● **TASK INSTRUCTIONS**: Starting at the top line and ending at the last, restate the records exactly.

● **RECORDED INFORMATION**:
################
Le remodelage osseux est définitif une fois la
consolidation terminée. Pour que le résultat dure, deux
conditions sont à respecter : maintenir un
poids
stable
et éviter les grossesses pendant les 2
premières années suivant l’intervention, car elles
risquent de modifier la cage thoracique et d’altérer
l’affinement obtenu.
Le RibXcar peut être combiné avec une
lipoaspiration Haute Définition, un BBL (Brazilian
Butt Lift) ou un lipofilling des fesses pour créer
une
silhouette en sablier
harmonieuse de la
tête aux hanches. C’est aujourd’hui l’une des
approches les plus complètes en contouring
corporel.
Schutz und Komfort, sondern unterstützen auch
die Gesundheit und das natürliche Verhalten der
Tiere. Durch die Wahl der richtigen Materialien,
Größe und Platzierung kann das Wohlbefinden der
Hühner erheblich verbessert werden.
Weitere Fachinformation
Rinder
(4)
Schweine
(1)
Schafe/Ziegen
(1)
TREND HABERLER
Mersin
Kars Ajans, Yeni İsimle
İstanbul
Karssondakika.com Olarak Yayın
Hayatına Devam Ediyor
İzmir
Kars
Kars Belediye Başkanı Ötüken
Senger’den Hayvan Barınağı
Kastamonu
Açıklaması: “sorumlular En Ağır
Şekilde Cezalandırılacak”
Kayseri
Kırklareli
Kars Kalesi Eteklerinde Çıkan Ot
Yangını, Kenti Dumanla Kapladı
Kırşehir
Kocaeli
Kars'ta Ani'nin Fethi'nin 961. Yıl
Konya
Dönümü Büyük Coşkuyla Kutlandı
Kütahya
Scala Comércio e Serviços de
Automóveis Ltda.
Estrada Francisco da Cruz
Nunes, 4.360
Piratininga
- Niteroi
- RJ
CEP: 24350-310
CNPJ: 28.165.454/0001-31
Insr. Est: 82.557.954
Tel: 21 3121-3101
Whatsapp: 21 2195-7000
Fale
################
● **RESULT**:
Le remodelage osseux est définitif une fois la
consolidation terminée. Pour que le résultat dure, deux
conditions sont à respecter : maintenir un
poids
stable
et éviter les grossesses pendant les 2
premières années suivant l’intervention, car elles
risquent de modifier la cage thoracique et d’altérer
l’affinement obtenu.
Le RibXcar peut être combiné avec une
lipoaspiration Haute Définition, un BBL (Brazilian
Butt Lift) ou un lipofilling des fesses pour créer
une
silhouette en sablier
harmonieuse de la
tête aux hanches. C’est aujourd’hui l’une des
approches les plus complètes en contouring
corporel.
Schutz und Komfort, sondern unterstützen auch
die Gesundheit und das natürliche Verhalten der
Tiere. Durch die Wahl der richtigen Materialien,
Größe und Platzierung kann das Wohlbefinden der
Hühner erheblich verbessert werden.
Weitere Fachinformation
Rinder
(4)
Schweine
(1)
Schafe/Ziegen
(1)
TREND HABERLER
Mersin
Kars Ajans, Yeni İsimle
İstanbul
Karssondakika.com Olarak Yayın
Hayatına Devam Ediyor
İzmir
Kars
Kars Belediye Başkanı Ötüken
Senger’den Hayvan Barınağı
Kastamonu
Açıklaması: “sorumlular En Ağır
Şekilde Cezalandırılacak”
Kayseri
Kırklareli
Kars Kalesi Eteklerinde Çıkan Ot
Yangını, Kenti Dumanla Kapladı
Kırşehir
Kocaeli
Kars'ta Ani'nin Fethi'nin 961. Yıl
Konya
Dönümü Büyük Coşkuyla Kutlandı
Kütahya
Scala Comércio e Serviços de
Automóveis Ltda.
Estrada Francisco da Cruz
Nunes, 4.360
Piratininga
- Niteroi
- RJ
CEP: 24350-310
CNPJ: 28.165.454/0001-31
Insr. Est: 82.557.954
Tel: 21 3121-3101
Whatsapp: 21 2195-7000
Fale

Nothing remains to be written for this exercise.